ROUTE FROM CANCUN TO EL CUYO BY MOTORCYCLES ON AUGUST 6TH.

This Sunday, August 6th, we embarked on a motorcycle journey towards the Mexican Gulf to the El Cuyo spit. This area is seen as having potential for tourism development, comparable to Holbox, Isla Blanca, or Isla Mujeres. However, this area is remote from Cancun, and thus it still retains the charm of a fishing village, albeit with designated plots where houses and even small hotels have been built for weekend rentals. This place could be likened to Mahahual.

This time we had a small group, so we planned to make short stops to enjoy riding around the El Cuyo spit more.

We started by gathering, refueling the bikes, buying water, and then hitting the road. Following tradition, we rode through our usual spot where they cook delicious ribs on coals and bought some so we wouldn’t have to look for food on the spit itself.

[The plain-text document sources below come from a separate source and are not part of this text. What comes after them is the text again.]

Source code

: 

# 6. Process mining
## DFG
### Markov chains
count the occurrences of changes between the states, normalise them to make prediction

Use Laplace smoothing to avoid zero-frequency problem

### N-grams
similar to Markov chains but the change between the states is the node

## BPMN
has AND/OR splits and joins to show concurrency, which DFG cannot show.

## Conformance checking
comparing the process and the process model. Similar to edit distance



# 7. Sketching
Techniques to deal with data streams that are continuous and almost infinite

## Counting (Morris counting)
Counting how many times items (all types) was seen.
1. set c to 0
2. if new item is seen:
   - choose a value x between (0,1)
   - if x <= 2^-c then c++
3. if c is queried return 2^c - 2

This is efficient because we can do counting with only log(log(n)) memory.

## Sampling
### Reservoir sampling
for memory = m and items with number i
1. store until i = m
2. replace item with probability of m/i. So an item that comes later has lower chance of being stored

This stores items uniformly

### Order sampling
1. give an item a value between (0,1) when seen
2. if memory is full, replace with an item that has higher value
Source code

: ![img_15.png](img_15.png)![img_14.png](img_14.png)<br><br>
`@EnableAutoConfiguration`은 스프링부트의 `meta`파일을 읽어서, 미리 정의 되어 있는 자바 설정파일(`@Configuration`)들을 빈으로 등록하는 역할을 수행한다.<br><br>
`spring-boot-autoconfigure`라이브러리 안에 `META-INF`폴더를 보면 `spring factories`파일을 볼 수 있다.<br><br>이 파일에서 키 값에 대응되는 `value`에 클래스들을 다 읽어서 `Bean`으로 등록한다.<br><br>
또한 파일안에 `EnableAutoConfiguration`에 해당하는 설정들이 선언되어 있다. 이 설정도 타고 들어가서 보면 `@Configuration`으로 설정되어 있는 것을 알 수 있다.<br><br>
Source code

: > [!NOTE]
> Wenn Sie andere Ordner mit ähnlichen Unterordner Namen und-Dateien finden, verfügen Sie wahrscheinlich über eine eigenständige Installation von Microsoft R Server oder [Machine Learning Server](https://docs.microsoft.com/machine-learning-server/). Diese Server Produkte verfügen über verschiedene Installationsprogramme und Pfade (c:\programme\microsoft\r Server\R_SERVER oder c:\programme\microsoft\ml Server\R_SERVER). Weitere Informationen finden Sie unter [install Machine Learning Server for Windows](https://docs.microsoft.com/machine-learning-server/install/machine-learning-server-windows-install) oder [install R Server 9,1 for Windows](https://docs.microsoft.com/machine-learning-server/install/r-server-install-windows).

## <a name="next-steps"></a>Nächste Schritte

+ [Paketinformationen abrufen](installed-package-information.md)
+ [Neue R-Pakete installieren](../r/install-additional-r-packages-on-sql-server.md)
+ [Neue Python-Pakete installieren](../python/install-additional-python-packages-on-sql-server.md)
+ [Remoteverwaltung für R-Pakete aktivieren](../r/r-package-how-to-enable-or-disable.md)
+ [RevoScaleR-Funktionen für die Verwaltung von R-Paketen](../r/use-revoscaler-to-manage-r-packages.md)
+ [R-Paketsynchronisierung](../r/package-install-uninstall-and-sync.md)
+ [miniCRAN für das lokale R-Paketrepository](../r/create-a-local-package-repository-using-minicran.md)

A few kilometers in, we encountered a local guy on a motorcycle, signaling from the roadside. After stopping, we found out that the splines on his drive sprocket were stripped, making it very difficult to repair on the road. The nearest village where he lived was 10 km away. Fortunately, his bike wasn’t heavy, and by pushing with one foot on the rear footrest, we quickly helped him get home and continued our journey to El Cuyo.

A causeway that acts like a bridge across the lagoon separating the spit from the mainland makes it accessible to El Cuyo by road, which is another advantage when considering the best places for motorcycle rides in Mexico’s Yucatan. Moreover, by turning left on the spit, one can reach Las Coloradas via a dirt road with off-road elements, where the famous pink lakes of Yucatan are located. However, unless specifically wanting to go off-road, I wouldn’t recommend this route to get there. A better route is through Tizimin and Rio Lagartos.

So, we arrived at the spit. Turning left and after about 10 kilometers, we reached a deserted beach where we had a small picnic on the shore of the Mexican Gulf. After lunch, we decided to return to the village and ride our motorcycles around it. We visited the port. As typical for a fishing spot, there were lots of parked boats, an ice-making factory, and a fish collection point with large scales.

But the center is apparently different. Here, local tourists from Merida and Cancun, who spend their weekends in places like El Cuyo, mingle. There are also foreigners, but they are significantly fewer.

After hanging out with the locals and riding around the tourist part of the spit, we headed back, as we still had the return journey to Cancun ahead of us.

The total motorcycle mileage for the day was 400 km.